On 21 April 2021, the Commission tabled a proposal for a regulation laying down harmonised rules on artificial intelligence (AI). Following the Commission’s White Paper on AI from 2020 (→ eucrim 1/2020, 8-9) and in a new step aiming to turn Europe into the global hub for trustworthy AI, the proposal strives to balance the numerous risks and benefits the use of AI can provide.

In order to implement the second objective of the White Paper addressing the risks associated with using AI in certain contexts, the Commission is proposing a legal framework that will enable the benefits the use of AI has to offer to be reaped, while simultaneously upholding the EU’s values and fundamental rights. The Regulation on AI pursues four objectives:

  • To ensure that AI systems placed on the EU market are safe and in line with existing EU law on fundamental rights and values;
  • To ensure legal certainty when facilitating investment in and innovation into AI;
  • To enhance governance and effective enforcement of the existing law on fundamental rights and safety requirements applicable to AI systems;
  • To facilitate the development of a single market for lawful, safe, and trustworthy AI applications and to prevent market fragmentation.

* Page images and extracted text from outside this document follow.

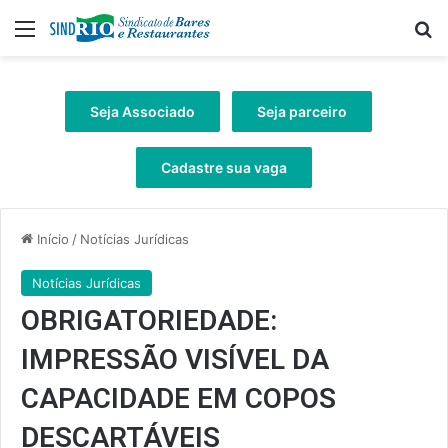
Menu
Pr
Seja Associado
Seja parceiro
Cadastre sua vaga
Início
/
Notícias Jurídicas
Notícias Jurídicas
OBRIGATORIEDADE:
IMPRESSÃO VISÍVEL DA
CAPACIDADE EM COPOS
DESCARTÁVEIS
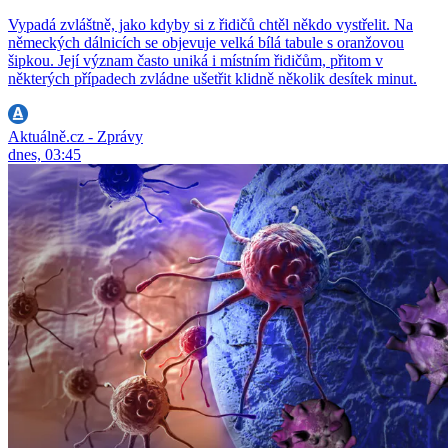
Vypadá zvláštně, jako kdyby si z řidičů chtěl někdo vystřelit. Na
německých dálnicích se objevuje velká bílá tabule s oranžovou
šipkou. Její význam často uniká i místním řidičům, přitom v
některých případech zvládne ušetřit klidně několik desítek minut.
Aktuálně.cz - Zprávy
dnes, 03:45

The direct application of the new rules across all Member States will be based on a future-proof definition of AI that is based on a risk-based approach, going from unacceptable-risk to minimal-risk AI systems:

  • AI systems that are considered an unacceptable risk, i.e., a clear safety threat to people and “contravening Union values,” will be banned. The Commissions sees such unacceptable risks in AI systems that allow “social scoring” by governments.
  • AI systems that are identified as high-risk, i.e., posing significant risks to the health and safety or fundamental rights of persons, will be put under strict obligations before being placed on the European market. This includes AI systems that are being used, for example, in critical infrastructures, migration, asylum and border control management, or in the administration of justice and democratic processes. The Commission stresses that all remote biometric identification is considered high-risk and will therefore be subject to specific restrictions and safeguards.
  • Limited-risk systems, i.e., chatbots, will be subject to minimum transparency obligations.
  • Minimal-risk AI systems that represent only a minimal or no risk for the rights and/or safety of citizens, i.e., spam filters, are not subject to the proposed Regulation.

On the governance side, the proposal establishes a European Artificial Intelligence Board at the EU level, which is to be tasked with contributing to effective cooperation between the national supervisory authorities and the Commission and with providing advice and expertise to the Commission.

In parallel to the first worldwide initiative to set up a legislative framework on AI, the Commission presented the following documents:

A proposal for a regulation on machinery products, which ensures that the new generation of machinery guarantees the safety of users and consumers and encourages innovation.